Hadoop comes with several benchmarks that you can run very easily with minimal setup cost. Benchmarks are packaged in the test JAR file, and you can get a list of them, with descriptions, by invoking the JAR file with no arguments:

Hadoop自带了一些性能检测工具，你只需要简单的配置即可。这些工具在测试Jar包里，你可以通过以下命令来查看这些工具的描述列表：

% hadoop jar $HADOOP_INSTALL/hadoop-*-test.jar

引用

Most of the benchmarks show usage instructions when invoked with no arguments. For example:

多数的工具在你不输入任何参数的时候，会显示有用的提示，比如：

% hadoop jar $HADOOP_INSTALL/hadoop-*-test.jar TestDFSIOTestFDSIO.0.0.4

Usage: TestFDSIO -read | -write | -clean [-nrFiles N] [-fileSize MB] [-resFile 

resultFileName] [-bufferSize Bytes]

Benchmarking HDFS with TestDFSIO
使用TestDFSIO测试HDFS性能

引用

TestDFSIO tests the I/O performance of HDFS. It does this by using a MapReduce job as a convenient way to read or write files in parallel. Each file is read or written in a separate map task, and the output of the map is used for collecting statistics relating to the file just processed. The statistics are accumulated in the reduce, to produce a summary.

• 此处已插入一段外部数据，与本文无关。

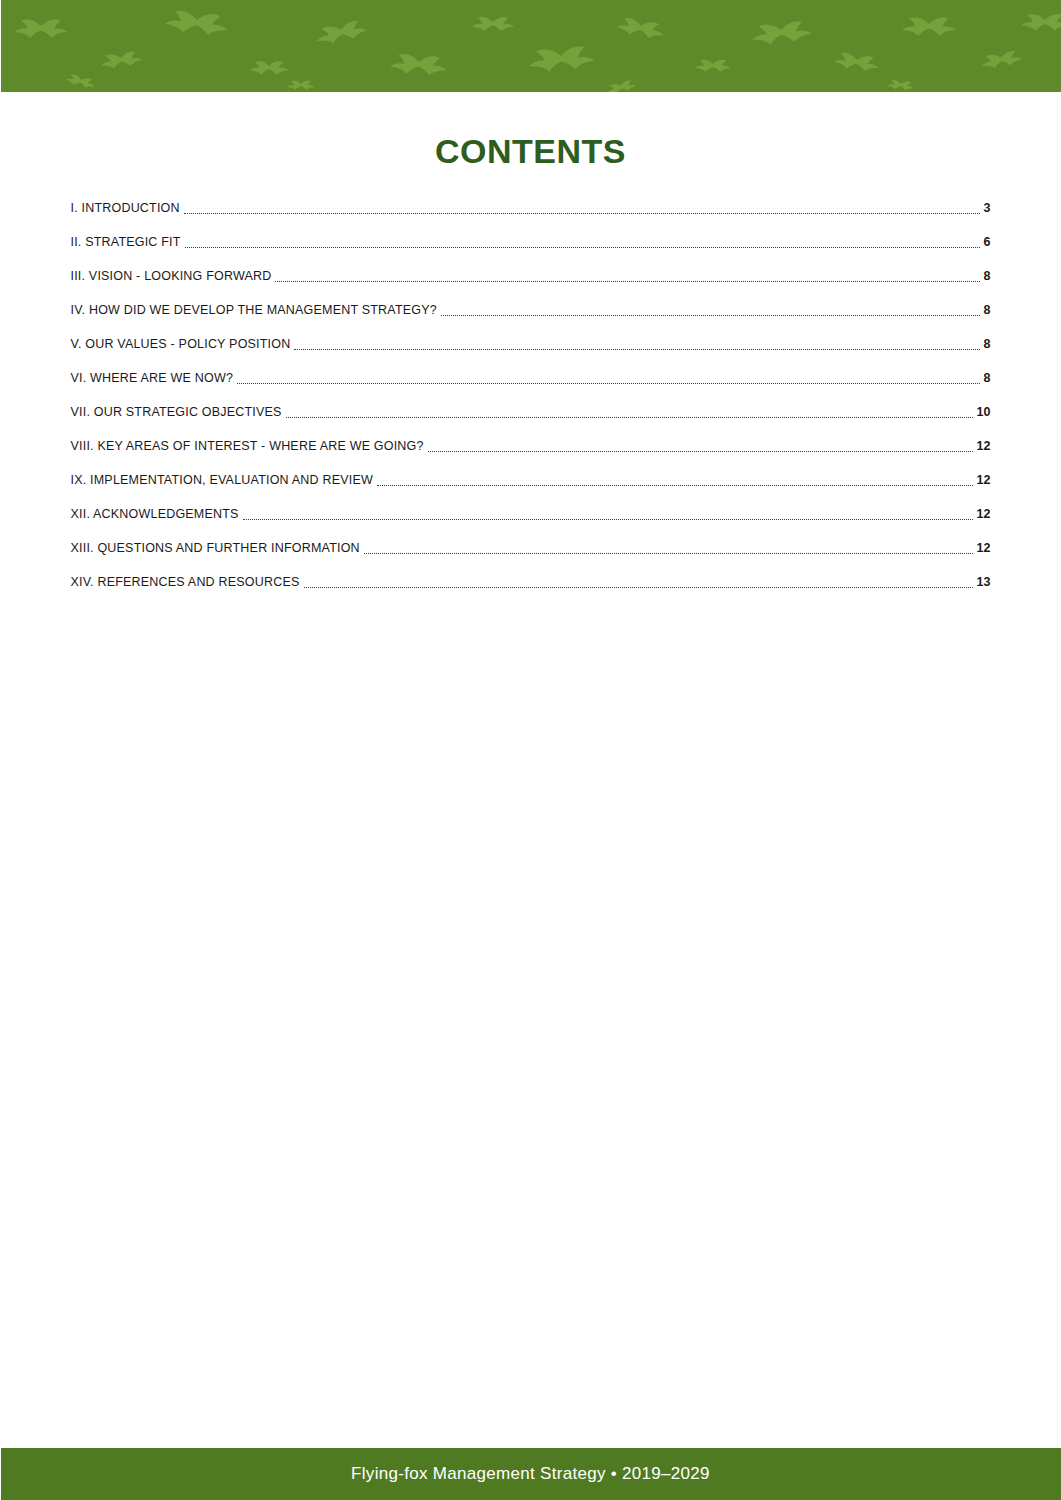CONTENTS
I. INTRODUCTION 3
II. STRATEGIC FIT 6
III. VISION - LOOKING FORWARD 8
IV. HOW DID WE DEVELOP THE MANAGEMENT STRATEGY? 8
V. OUR VALUES - POLICY POSITION 8
VI. WHERE ARE WE NOW? 8
VII. OUR STRATEGIC OBJECTIVES 10
VIII. KEY AREAS OF INTEREST - WHERE ARE WE GOING? 12
IX. IMPLEMENTATION, EVALUATION AND REVIEW 12
XII. ACKNOWLEDGEMENTS 12
XIII. QUESTIONS AND FURTHER INFORMATION 12
XIV. REFERENCES AND RESOURCES 13
Flying-fox Management Strategy • 2019–2029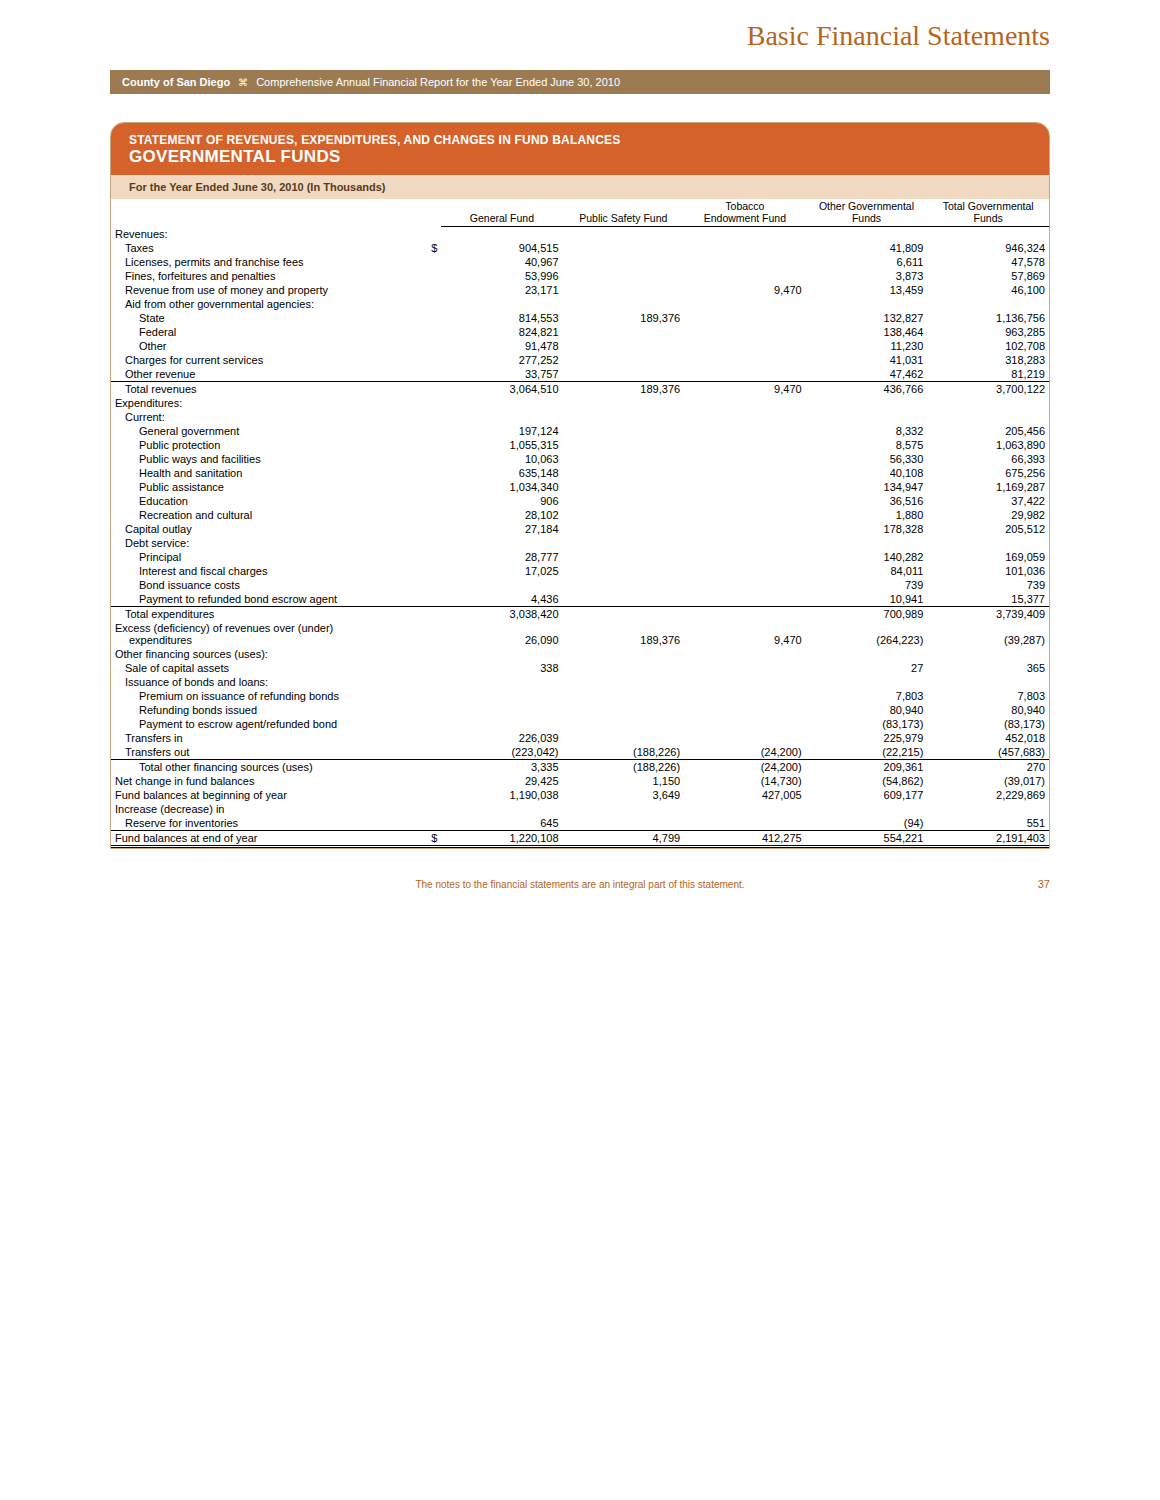Basic Financial Statements
County of San Diego⌘Comprehensive Annual Financial Report for the Year Ended June 30, 2010
STATEMENT OF REVENUES, EXPENDITURES, AND CHANGES IN FUND BALANCES
GOVERNMENTAL FUNDS
For the Year Ended June 30, 2010 (In Thousands)
| | | General Fund | Public Safety Fund | Tobacco Endowment Fund | Other Governmental Funds | Total Governmental Funds |
| --- | --- | --- | --- | --- | --- | --- |
| Revenues: | | | | | | |
| Taxes | $ | 904,515 | | | 41,809 | 946,324 |
| Licenses, permits and franchise fees | | 40,967 | | | 6,611 | 47,578 |
| Fines, forfeitures and penalties | | 53,996 | | | 3,873 | 57,869 |
| Revenue from use of money and property | | 23,171 | | 9,470 | 13,459 | 46,100 |
| Aid from other governmental agencies: | | | | | | |
| State | | 814,553 | 189,376 | | 132,827 | 1,136,756 |
| Federal | | 824,821 | | | 138,464 | 963,285 |
| Other | | 91,478 | | | 11,230 | 102,708 |
| Charges for current services | | 277,252 | | | 41,031 | 318,283 |
| Other revenue | | 33,757 | | | 47,462 | 81,219 |
| Total revenues | | 3,064,510 | 189,376 | 9,470 | 436,766 | 3,700,122 |
| Expenditures: | | | | | | |
| Current: | | | | | | |
| General government | | 197,124 | | | 8,332 | 205,456 |
| Public protection | | 1,055,315 | | | 8,575 | 1,063,890 |
| Public ways and facilities | | 10,063 | | | 56,330 | 66,393 |
| Health and sanitation | | 635,148 | | | 40,108 | 675,256 |
| Public assistance | | 1,034,340 | | | 134,947 | 1,169,287 |
| Education | | 906 | | | 36,516 | 37,422 |
| Recreation and cultural | | 28,102 | | | 1,880 | 29,982 |
| Capital outlay | | 27,184 | | | 178,328 | 205,512 |
| Debt service: | | | | | | |
| Principal | | 28,777 | | | 140,282 | 169,059 |
| Interest and fiscal charges | | 17,025 | | | 84,011 | 101,036 |
| Bond issuance costs | | | | | 739 | 739 |
| Payment to refunded bond escrow agent | | 4,436 | | | 10,941 | 15,377 |
| Total expenditures | | 3,038,420 | | | 700,989 | 3,739,409 |
| Excess (deficiency) of revenues over (under) expenditures | | 26,090 | 189,376 | 9,470 | (264,223) | (39,287) |
| Other financing sources (uses): | | | | | | |
| Sale of capital assets | | 338 | | | 27 | 365 |
| Issuance of bonds and loans: | | | | | | |
| Premium on issuance of refunding bonds | | | | | 7,803 | 7,803 |
| Refunding bonds issued | | | | | 80,940 | 80,940 |
| Payment to escrow agent/refunded bond | | | | | (83,173) | (83,173) |
| Transfers in | | 226,039 | | | 225,979 | 452,018 |
| Transfers out | | (223,042) | (188,226) | (24,200) | (22,215) | (457,683) |
| Total other financing sources (uses) | | 3,335 | (188,226) | (24,200) | 209,361 | 270 |
| Net change in fund balances | | 29,425 | 1,150 | (14,730) | (54,862) | (39,017) |
| Fund balances at beginning of year | | 1,190,038 | 3,649 | 427,005 | 609,177 | 2,229,869 |
| Increase (decrease) in | | | | | | |
| Reserve for inventories | | 645 | | | (94) | 551 |
| Fund balances at end of year | $ | 1,220,108 | 4,799 | 412,275 | 554,221 | 2,191,403 |
The notes to the financial statements are an integral part of this statement. 37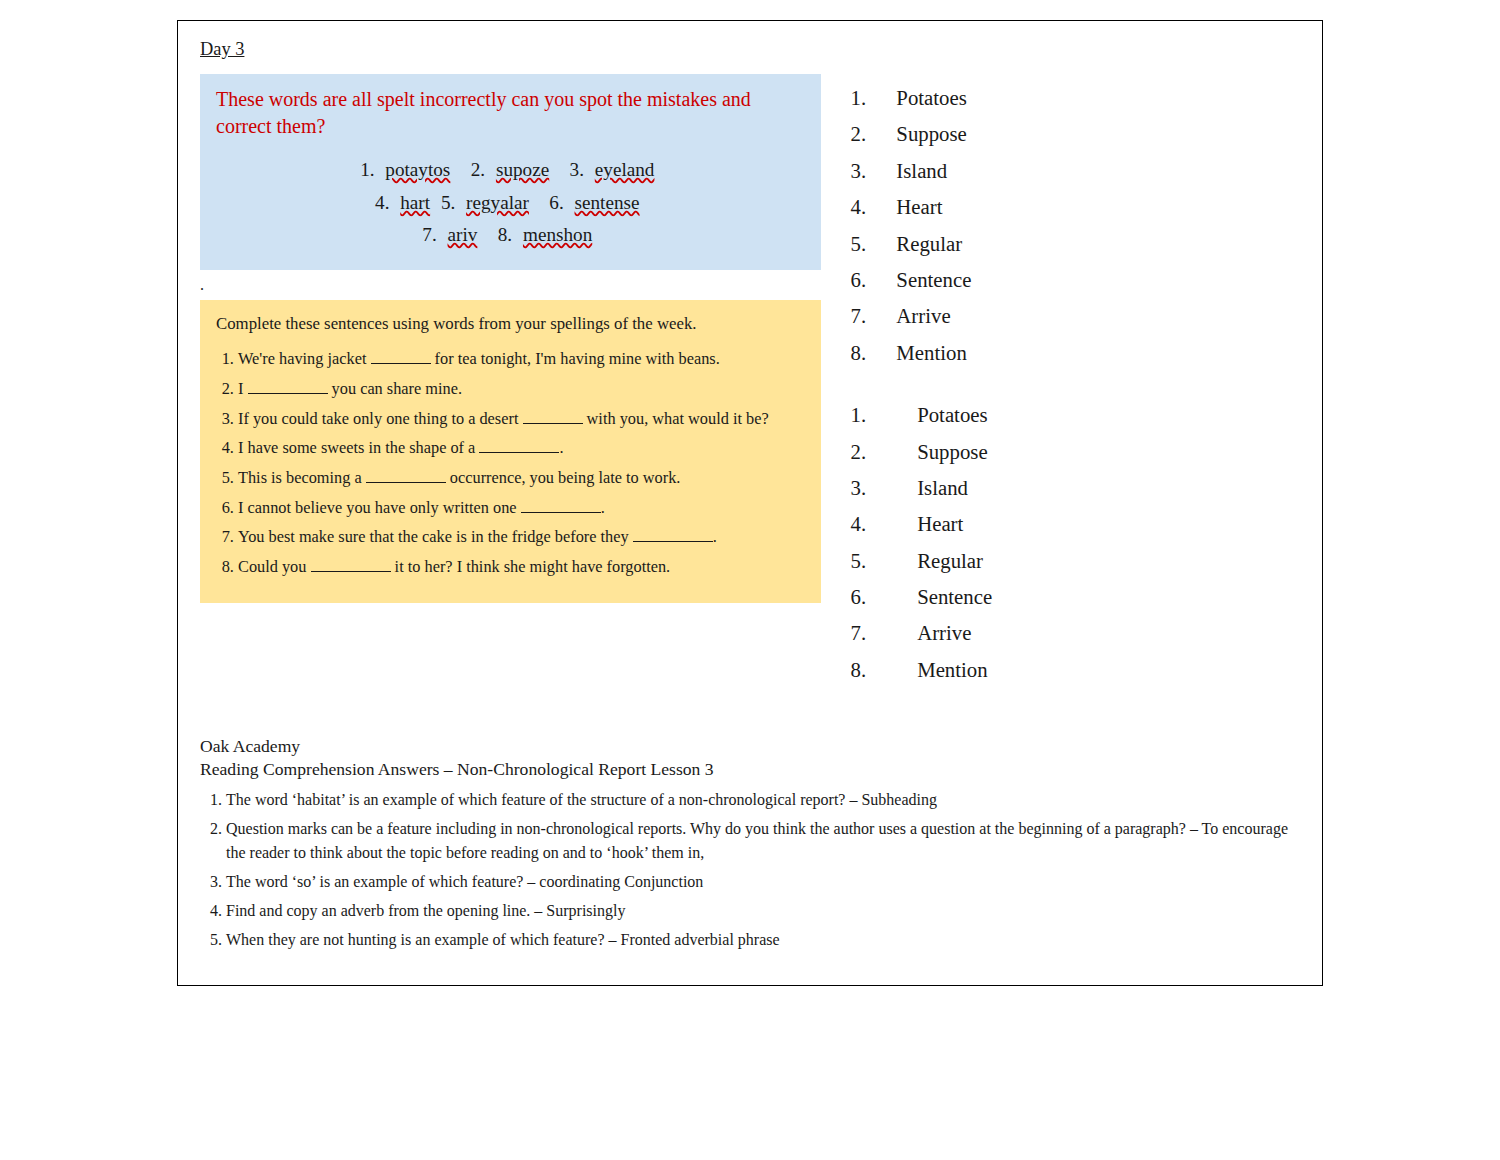Day 3
These words are all spelt incorrectly can you spot the mistakes and correct them?
1. potaytos 2. supoze 3. eyeland
4. hart 5. regyalar 6. sentense
7. ariv 8. menshon
.
Complete these sentences using words from your spellings of the week.
We're having jacket for tea tonight, I'm having mine with beans.
I you can share mine.
If you could take only one thing to a desert with you, what would it be?
I have some sweets in the shape of a .
This is becoming a occurrence, you being late to work.
I cannot believe you have only written one .
You best make sure that the cake is in the fridge before they .
Could you it to her? I think she might have forgotten.
1. Potatoes
2. Suppose
3. Island
4. Heart
5. Regular
6. Sentence
7. Arrive
8. Mention
1. Potatoes
2. Suppose
3. Island
4. Heart
5. Regular
6. Sentence
7. Arrive
8. Mention
Oak Academy
Reading Comprehension Answers – Non-Chronological Report Lesson 3
The word ‘habitat’ is an example of which feature of the structure of a non-chronological report? – Subheading
Question marks can be a feature including in non-chronological reports. Why do you think the author uses a question at the beginning of a paragraph? – To encourage the reader to think about the topic before reading on and to ‘hook’ them in,
The word ‘so’ is an example of which feature? – coordinating Conjunction
Find and copy an adverb from the opening line. – Surprisingly
When they are not hunting is an example of which feature? – Fronted adverbial phrase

TestDFSIO测试HDFS的吞吐性能。他使用MapReduce Job方便的进行并行读/写文件。每个文件的读/写操作都是在单独的task中完成的。Map结果的输出可以用于收集刚才运行过程中的一些统计结果。这些统计结果是在reduce过程中收集的，并且生成一份摘要。

引用

The following command writes 10 files of 1,000 MB each:

下面的命令用于写10个文件，每个文件都有1000 MB：

% hadoop jar $HADOOP_INSTALL/hadoop-*-test.jar TestDFSIO -write -nrFiles 10 -fileSize 1000

引用

At the end of the run, the results are written to the console and also recorded in a local file (which is appended to, so you can rerun the benchmark and not lose old results):

在运行结束后，结果会被打印在console上，同时也会生成一份在本地文件中(以Appended方式，所以你可以循环的跑这个压力测试而不用担心之前的结果被冲掉)：

% cat TestDFSIO_results.log

----- TestDFSIO ----- : write

           Date & time: Sun Apr 12 07:14:09 EDT 2009

       Number of files: 10

Total MBytes processed: 10000

     Throughput mb/sec: 7.796340865378244

Average IO rate mb/sec: 7.8862199783325195

 IO rate std deviation: 0.9101254683525547

    Test exec time sec: 163.387

引用

The files are written under the /benchmarks/TestDFSIO directory by default (this can be changed by setting the test.build.data system property), in a directory called io_data.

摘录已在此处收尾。